El Gaucho nightclub was not far my home and it was well known as one of the most popular clubs for the Tejano rhythm sound. While I was not of age to enter the club, on many occasions my uncle let me in the side door to enjoy the great Latino music. I did not realize it at the time, but Santiago Jimenez Sr. and his sons were leaders in creating a new Tex-Mex musical beat– Tejano music.
Music historian Eugene Chadbourne helped me understand the significance of this musical experience. Chadbourne wrote that “one of the most remarkable things about (Santiago Jimenez’) career is that he performed every weekend in the same San Antonio nightclub, El Gaucho, for more than a decade. These shows were almost without exception standing room only.”
The Jimenez family were among the stars of the famed 1976 documentary Chulas Fronteras which writer George Schneiderman described as “a documentary about the music of the Mexican community on both sides of the Texas-Mexico border, particularly of migrant farmers.” Many film critics enjoyed the historical treatment of Tejano music, but as Schneiderman observes, the film “ devotes principal attention to the music as a form of social protest against oppression and racism.”
In Chulas Fronteras, Santiago Jimenez, Sr reveals that he learned to play the accordion at age eight from his father, an Eagle Pass musician. In his twenties, Santiago’s music played on the radio on San Antonio’s KEDA station. Jill S. Seeber wrote in the Texas State Historical Association website that Santiago Jiménez, Sr “became known for his inventive use of the tololoche, a Tejano contrabass that became prevalent in the conjunto music of the 1940s.
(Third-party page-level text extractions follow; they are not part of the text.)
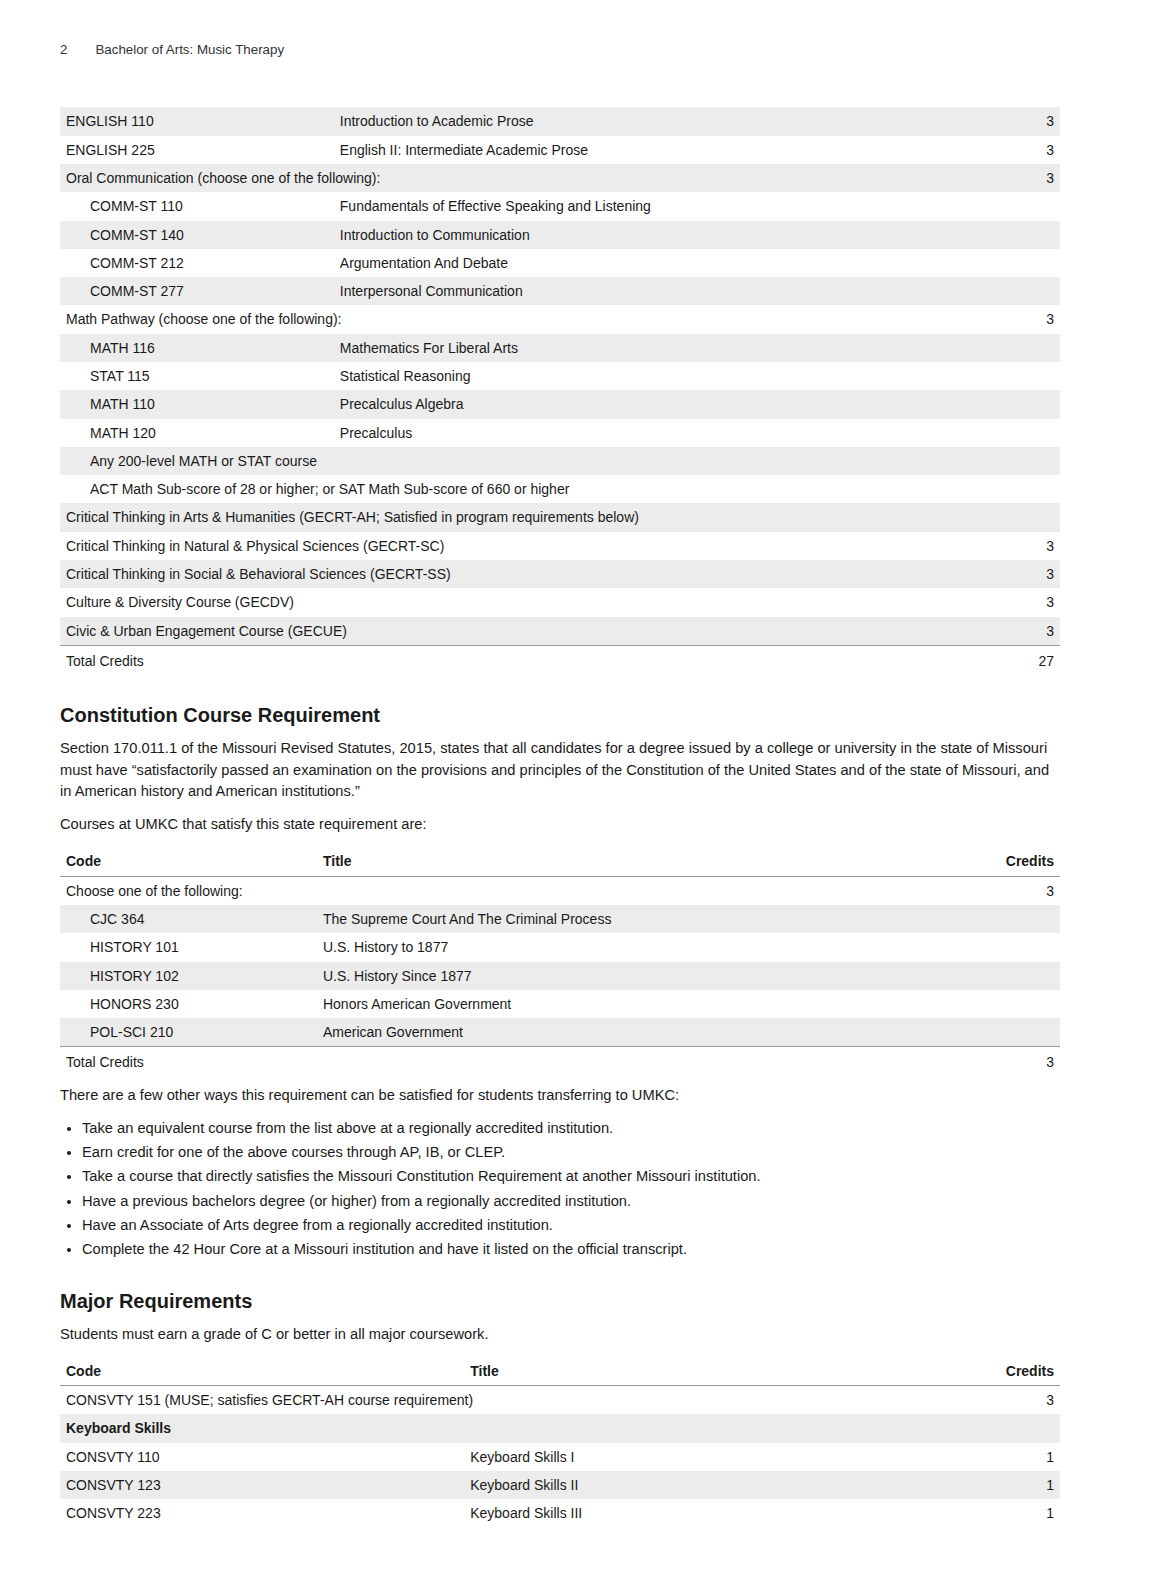2 Bachelor of Arts: Music Therapy
| ENGLISH 110 | Introduction to Academic Prose | 3 |
| ENGLISH 225 | English II: Intermediate Academic Prose | 3 |
| Oral Communication (choose one of the following): | 3 |
| COMM-ST 110 | Fundamentals of Effective Speaking and Listening | |
| COMM-ST 140 | Introduction to Communication | |
| COMM-ST 212 | Argumentation And Debate | |
| COMM-ST 277 | Interpersonal Communication | |
| Math Pathway (choose one of the following): | 3 |
| MATH 116 | Mathematics For Liberal Arts | |
| STAT 115 | Statistical Reasoning | |
| MATH 110 | Precalculus Algebra | |
| MATH 120 | Precalculus | |
| Any 200-level MATH or STAT course | |
| ACT Math Sub-score of 28 or higher; or SAT Math Sub-score of 660 or higher | |
| Critical Thinking in Arts & Humanities (GECRT-AH; Satisfied in program requirements below) | |
| Critical Thinking in Natural & Physical Sciences (GECRT-SC) | 3 |
| Critical Thinking in Social & Behavioral Sciences (GECRT-SS) | 3 |
| Culture & Diversity Course (GECDV) | 3 |
| Civic & Urban Engagement Course (GECUE) | 3 |
| Total Credits | 27 |
Constitution Course Requirement
Section 170.011.1 of the Missouri Revised Statutes, 2015, states that all candidates for a degree issued by a college or university in the state of Missouri must have “satisfactorily passed an examination on the provisions and principles of the Constitution of the United States and of the state of Missouri, and in American history and American institutions.”
Courses at UMKC that satisfy this state requirement are:
| Code | Title | Credits |
| --- | --- | --- |
| Choose one of the following: | 3 |
| CJC 364 | The Supreme Court And The Criminal Process | |
| HISTORY 101 | U.S. History to 1877 | |
| HISTORY 102 | U.S. History Since 1877 | |
| HONORS 230 | Honors American Government | |
| POL-SCI 210 | American Government | |
| Total Credits | 3 |
There are a few other ways this requirement can be satisfied for students transferring to UMKC:
Take an equivalent course from the list above at a regionally accredited institution.
Earn credit for one of the above courses through AP, IB, or CLEP.
Take a course that directly satisfies the Missouri Constitution Requirement at another Missouri institution.
Have a previous bachelors degree (or higher) from a regionally accredited institution.
Have an Associate of Arts degree from a regionally accredited institution.
Complete the 42 Hour Core at a Missouri institution and have it listed on the official transcript.
Major Requirements
Students must earn a grade of C or better in all major coursework.
| Code | Title | Credits |
| --- | --- | --- |
| CONSVTY 151 (MUSE; satisfies GECRT-AH course requirement) | 3 |
| Keyboard Skills |
| CONSVTY 110 | Keyboard Skills I | 1 |
| CONSVTY 123 | Keyboard Skills II | 1 |
| CONSVTY 223 | Keyboard Skills III | 1 |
Jiménez later recorded for several recording companies in the United States and Mexico. His polkas “La Piedrera” and “Viva Seguin” (recorded in 1942) became well-known regional hits.
In the 1980s while teaching history at the University of Texas at Austin, I had an occasion to meet Flaco Jimenez at a small political party. There were not many people invited so I had the opportunity to visit with him during his breaks. When I mentioned El Gaucho, his eyes lit up. He knew my uncles and had fond memories of his playing days there.
Flaco Jimenez recalled joining his dad’s band at age nine playing mostly on the weekends. By the 1990s he was one of the most recognized Tejano/Conjunto artists in the world. In the 1990s Flaco played with the well known Texas band the Texas Tornados’ which won a Grammy as Best Mexican-American Performance of 1991. By the end of the decade, Flaco would win a total of five Grammy awards.
Flaco Jimenez has played with many famous bands, including with Mick Jagger and Rolling Stones, and he continues to tour and play across America and abroad. According to Mark Deming, Jimenez has earned the title as “one of the world’s leading ambassadors of Tex-Mex music.”